* **What to do**:
Rewrite the text of the data with "おみとおし" renamed to "Frisk" wherever it occurs, keeping everything else the same. Do not include the pictures.

━━━━━━━━━━━━━━━━━━━━━━━━━━━━━━

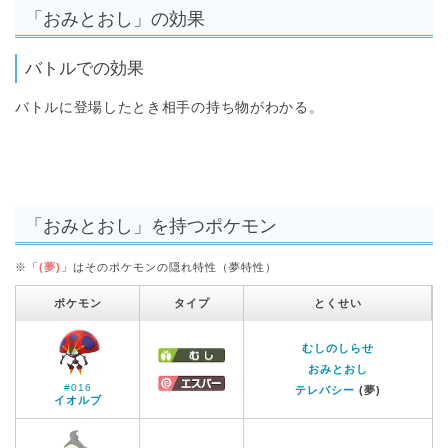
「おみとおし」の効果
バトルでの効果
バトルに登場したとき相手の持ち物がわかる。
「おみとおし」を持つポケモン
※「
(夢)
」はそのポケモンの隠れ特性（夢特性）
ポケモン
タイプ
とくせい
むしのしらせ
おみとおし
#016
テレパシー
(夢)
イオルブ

━━━━━━━━━━━━━━━━━━━━━━━━━━━━━━

* **Exercise answer**:
「Frisk」の効果
バトルでの効果
バトルに登場したとき相手の持ち物がわかる。
「Frisk」を持つポケモン
※「
(夢)
」はそのポケモンの隠れ特性（夢特性）
ポケモン
タイプ
とくせい
むしのしらせ
Frisk
#016
テレパシー
(夢)
イオルブ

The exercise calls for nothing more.